- [Request]:
Extract every line of the listing below that contains the string "shown", and reproduce each one in full.

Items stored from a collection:

★ ★ ★

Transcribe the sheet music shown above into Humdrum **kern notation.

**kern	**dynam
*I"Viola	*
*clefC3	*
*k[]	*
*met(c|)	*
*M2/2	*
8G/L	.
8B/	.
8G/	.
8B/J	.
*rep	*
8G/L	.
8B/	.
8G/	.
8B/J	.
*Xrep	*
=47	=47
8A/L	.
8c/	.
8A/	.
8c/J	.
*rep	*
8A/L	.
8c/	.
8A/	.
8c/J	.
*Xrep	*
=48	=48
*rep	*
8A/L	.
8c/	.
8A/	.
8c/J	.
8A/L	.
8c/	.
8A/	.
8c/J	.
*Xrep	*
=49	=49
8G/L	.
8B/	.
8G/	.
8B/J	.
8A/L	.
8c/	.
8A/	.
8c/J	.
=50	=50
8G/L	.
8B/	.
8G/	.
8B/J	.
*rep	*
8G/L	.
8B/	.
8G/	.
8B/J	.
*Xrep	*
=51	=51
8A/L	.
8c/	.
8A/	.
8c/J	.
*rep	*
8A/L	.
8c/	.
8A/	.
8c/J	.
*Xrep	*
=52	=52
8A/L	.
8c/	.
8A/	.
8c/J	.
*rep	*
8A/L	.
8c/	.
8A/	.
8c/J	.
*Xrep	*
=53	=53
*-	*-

★ ★ ★

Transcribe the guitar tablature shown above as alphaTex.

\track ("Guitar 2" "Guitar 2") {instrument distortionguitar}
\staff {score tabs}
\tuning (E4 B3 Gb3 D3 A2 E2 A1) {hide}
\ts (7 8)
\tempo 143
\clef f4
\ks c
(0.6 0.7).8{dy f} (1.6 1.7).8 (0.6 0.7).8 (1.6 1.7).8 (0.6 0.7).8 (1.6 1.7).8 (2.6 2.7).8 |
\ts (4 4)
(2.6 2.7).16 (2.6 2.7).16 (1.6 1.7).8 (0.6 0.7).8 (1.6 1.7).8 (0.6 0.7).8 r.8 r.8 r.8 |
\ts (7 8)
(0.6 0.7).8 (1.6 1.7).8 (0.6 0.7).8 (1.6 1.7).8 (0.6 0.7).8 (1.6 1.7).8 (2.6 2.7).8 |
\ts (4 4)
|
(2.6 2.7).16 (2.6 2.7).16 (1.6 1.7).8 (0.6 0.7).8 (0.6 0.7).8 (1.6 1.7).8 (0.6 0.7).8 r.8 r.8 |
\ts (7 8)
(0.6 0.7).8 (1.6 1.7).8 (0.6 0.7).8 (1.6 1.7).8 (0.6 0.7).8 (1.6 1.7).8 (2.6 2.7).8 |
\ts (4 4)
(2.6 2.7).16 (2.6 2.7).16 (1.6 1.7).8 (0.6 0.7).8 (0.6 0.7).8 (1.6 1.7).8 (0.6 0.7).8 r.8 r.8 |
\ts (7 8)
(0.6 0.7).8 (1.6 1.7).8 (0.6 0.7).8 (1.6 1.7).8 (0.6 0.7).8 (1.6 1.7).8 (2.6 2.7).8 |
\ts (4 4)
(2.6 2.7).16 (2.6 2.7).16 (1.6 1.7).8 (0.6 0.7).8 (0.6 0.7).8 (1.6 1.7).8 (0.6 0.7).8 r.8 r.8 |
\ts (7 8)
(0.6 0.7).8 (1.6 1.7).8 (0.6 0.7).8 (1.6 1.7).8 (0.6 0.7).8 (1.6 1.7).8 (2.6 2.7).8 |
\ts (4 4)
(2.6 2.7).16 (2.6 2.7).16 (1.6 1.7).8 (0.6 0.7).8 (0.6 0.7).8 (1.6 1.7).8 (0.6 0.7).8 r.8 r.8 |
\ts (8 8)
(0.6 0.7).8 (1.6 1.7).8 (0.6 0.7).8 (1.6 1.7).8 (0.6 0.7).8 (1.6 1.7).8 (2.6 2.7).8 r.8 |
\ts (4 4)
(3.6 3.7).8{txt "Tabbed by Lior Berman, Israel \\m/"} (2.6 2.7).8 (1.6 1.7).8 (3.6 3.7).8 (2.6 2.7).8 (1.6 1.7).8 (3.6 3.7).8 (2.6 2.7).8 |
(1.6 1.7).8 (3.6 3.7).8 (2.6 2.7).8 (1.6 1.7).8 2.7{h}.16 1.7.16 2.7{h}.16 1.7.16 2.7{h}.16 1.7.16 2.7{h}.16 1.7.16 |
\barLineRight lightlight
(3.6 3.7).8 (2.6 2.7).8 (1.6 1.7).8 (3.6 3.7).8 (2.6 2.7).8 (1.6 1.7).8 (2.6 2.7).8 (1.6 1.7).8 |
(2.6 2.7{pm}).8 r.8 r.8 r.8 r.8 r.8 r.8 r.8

★ ★ ★

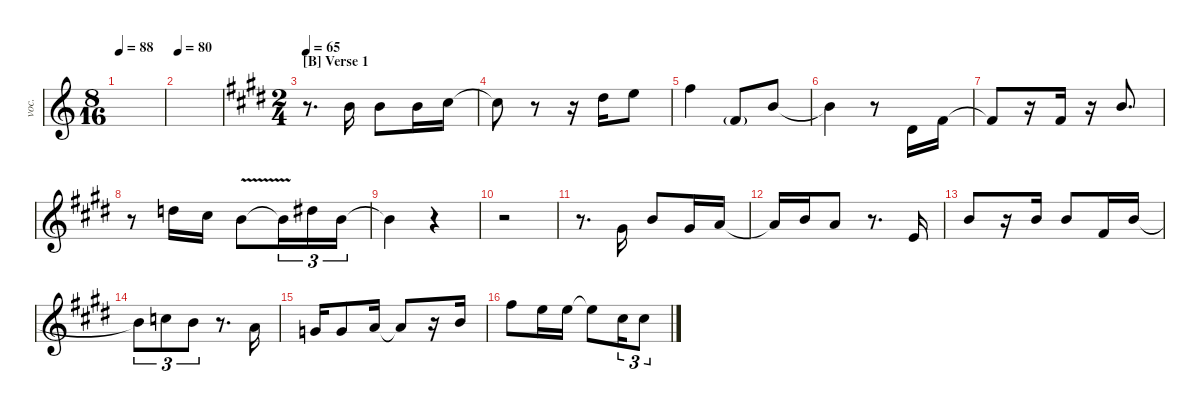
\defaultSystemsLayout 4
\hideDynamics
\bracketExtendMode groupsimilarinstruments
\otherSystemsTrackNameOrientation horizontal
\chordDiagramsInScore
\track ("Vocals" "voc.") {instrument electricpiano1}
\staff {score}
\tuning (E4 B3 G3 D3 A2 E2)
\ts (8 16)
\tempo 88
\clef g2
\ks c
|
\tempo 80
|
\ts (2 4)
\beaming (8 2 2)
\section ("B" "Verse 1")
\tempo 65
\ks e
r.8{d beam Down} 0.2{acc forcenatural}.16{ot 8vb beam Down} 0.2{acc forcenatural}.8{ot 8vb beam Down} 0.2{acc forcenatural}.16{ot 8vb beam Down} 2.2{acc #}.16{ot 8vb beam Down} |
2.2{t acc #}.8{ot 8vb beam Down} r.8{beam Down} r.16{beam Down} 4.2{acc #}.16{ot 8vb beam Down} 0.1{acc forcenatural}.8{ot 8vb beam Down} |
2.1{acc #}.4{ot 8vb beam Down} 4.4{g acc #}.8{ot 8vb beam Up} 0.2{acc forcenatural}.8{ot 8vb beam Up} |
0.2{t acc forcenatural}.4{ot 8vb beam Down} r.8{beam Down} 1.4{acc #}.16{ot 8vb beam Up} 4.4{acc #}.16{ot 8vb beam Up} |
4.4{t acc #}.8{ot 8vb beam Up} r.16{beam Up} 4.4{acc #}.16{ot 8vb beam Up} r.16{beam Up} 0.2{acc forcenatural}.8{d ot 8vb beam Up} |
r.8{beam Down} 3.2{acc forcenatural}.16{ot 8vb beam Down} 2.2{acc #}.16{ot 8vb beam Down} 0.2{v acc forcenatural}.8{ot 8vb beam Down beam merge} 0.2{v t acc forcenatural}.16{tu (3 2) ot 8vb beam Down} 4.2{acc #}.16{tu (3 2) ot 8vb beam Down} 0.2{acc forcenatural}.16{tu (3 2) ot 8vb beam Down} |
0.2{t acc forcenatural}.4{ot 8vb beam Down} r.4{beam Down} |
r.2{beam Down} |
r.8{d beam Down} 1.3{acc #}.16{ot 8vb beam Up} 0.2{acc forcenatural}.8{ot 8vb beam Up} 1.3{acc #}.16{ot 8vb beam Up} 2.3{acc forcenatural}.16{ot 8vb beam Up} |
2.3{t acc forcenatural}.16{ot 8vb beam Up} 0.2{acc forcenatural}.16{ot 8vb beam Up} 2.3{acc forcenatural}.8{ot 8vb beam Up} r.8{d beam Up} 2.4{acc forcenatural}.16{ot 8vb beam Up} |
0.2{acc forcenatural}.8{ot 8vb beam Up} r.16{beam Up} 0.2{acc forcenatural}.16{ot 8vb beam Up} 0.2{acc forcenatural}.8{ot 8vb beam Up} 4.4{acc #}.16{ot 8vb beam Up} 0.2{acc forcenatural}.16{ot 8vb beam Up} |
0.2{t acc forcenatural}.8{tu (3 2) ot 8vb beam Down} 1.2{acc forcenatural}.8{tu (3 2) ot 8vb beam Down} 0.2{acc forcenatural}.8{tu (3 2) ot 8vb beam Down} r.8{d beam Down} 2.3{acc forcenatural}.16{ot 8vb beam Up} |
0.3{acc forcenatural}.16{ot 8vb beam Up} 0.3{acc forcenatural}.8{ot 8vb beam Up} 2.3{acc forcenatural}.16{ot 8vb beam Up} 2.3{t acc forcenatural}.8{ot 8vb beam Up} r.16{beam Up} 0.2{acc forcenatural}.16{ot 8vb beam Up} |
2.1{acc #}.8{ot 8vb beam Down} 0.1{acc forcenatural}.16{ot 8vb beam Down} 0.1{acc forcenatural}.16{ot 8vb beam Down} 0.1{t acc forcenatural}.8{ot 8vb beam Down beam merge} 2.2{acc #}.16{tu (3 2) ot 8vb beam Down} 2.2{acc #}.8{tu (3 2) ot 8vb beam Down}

★ ★ ★

- [Written reply]:
Transcribe the sheet music shown above into Humdrum **kern notation.
Transcribe the guitar tablature shown above as alphaTex.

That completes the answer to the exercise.